La communauté urbaine d'Arras a élaboré 3 plans climat successifs. La spécificité du 3ème Plan climat, vient du rôle de la communauté urbaine, qui a animé et mobilisé les parties prenantes et la capacité des forces vives du territoire à travailler en « mode collaboratif ».

Aller plus loin

L'Institut des Territoires Coopératifs est une élaboration de recherche-action sur les processus coopératifs et un centre de ressources pour faire de la coopération un levier de développement. Il recense des ressources pour ceux qui souhaitent développer leur maturité coopérative, celle de leur organisation ou de leur territoire105(*).

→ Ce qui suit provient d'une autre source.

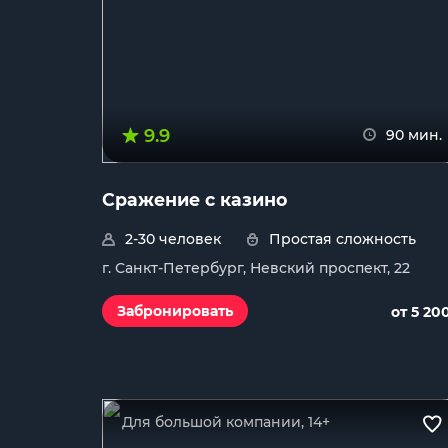
9.9
90 мин.
Сражение с казино
2-30 человек
Простая сложность
г. Санкт-Петербург, Невский проспект, 22
Забронировать
от 5 20
Для большой компании, 14+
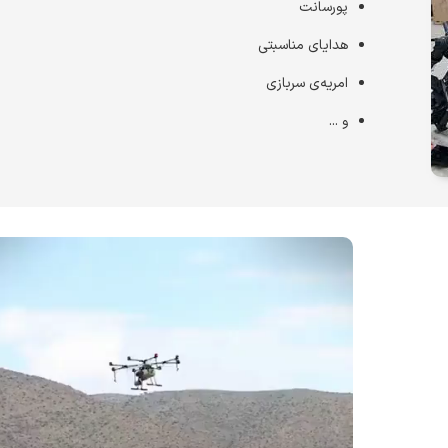
پورسانت
هدایای مناسبتی
امریه‌ی سربازی
و ...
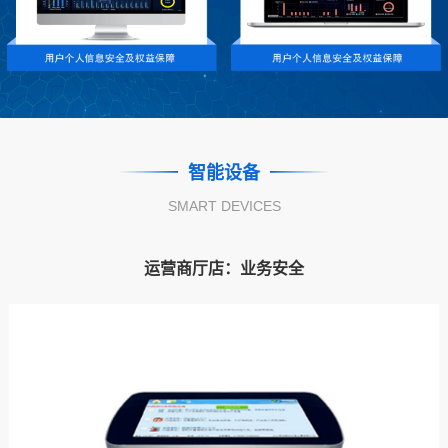
智能设备
SMART DEVICES
运营商厅店：业务安全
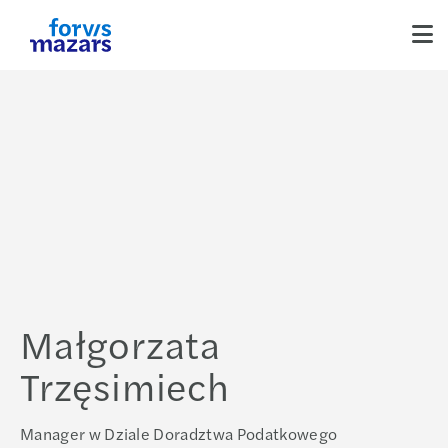
Małgorzata
Trzęsimiech
Manager w Dziale Doradztwa Podatkowego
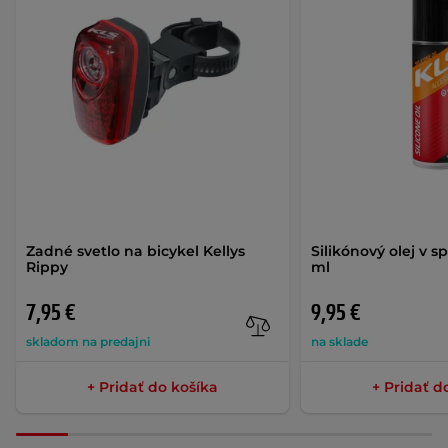
Zadné svetlo na bicykel Kellys
Silikónový olej v sp
Rippy
ml
7,95 €
9,95 €
skladom na predajni
na sklade
+ Pridať do košíka
+ Pridať d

La communauté urbaine du Beauvaisis a imaginé une boussole de la coopération. Cet outil en cours de déploiement doit permettre d'estimer l'impact des projets de la collectivité au regard du développement durable (économie - social - environnement), en prenant en compte les besoins des parties prenantes du territoire (usagers, entreprises, agents, biodiversité...).


* 98 Voir article FPTE : http://fpte.fr/wp-content/uploads/2023/01/FPTE-Fiche-Obligations-CT.pdf

* 99 https://www.fabriquedestransitions.net/bdf_initiative-20_fr.html

* 100 https://www.fabriquedestransitions.net/bdf_initiative-21_fr.html

* 101 Étude sur l'objectif développement durable n° 17 -celui lié à la coopération- intitulée « Les leviers d'un changement systémique », les cahiers de la recherche du groupe Caisse des Dépôts.

* 102 Désigne les EPCI de plus de 20 000 habitants qui sont soumis à l'obligation d'élaborer un PCAET.

* 103 Environ 1 million d'euros ont été mobilisés par le Syndicat pour financer l'élaboration des 11 plans climat de l'Allier : 600 000 euros consacrés à l'accompagnement technique via le recrutement de 2 bureaux d'étude ; 350 000 euros pour le recrutement d'une chargée de mission et de trois animatrices sur 2 ans (ces trois postes ont été en grande partie subventionnés par des fonds Leader) ; 50 000 euros investis dans la communication.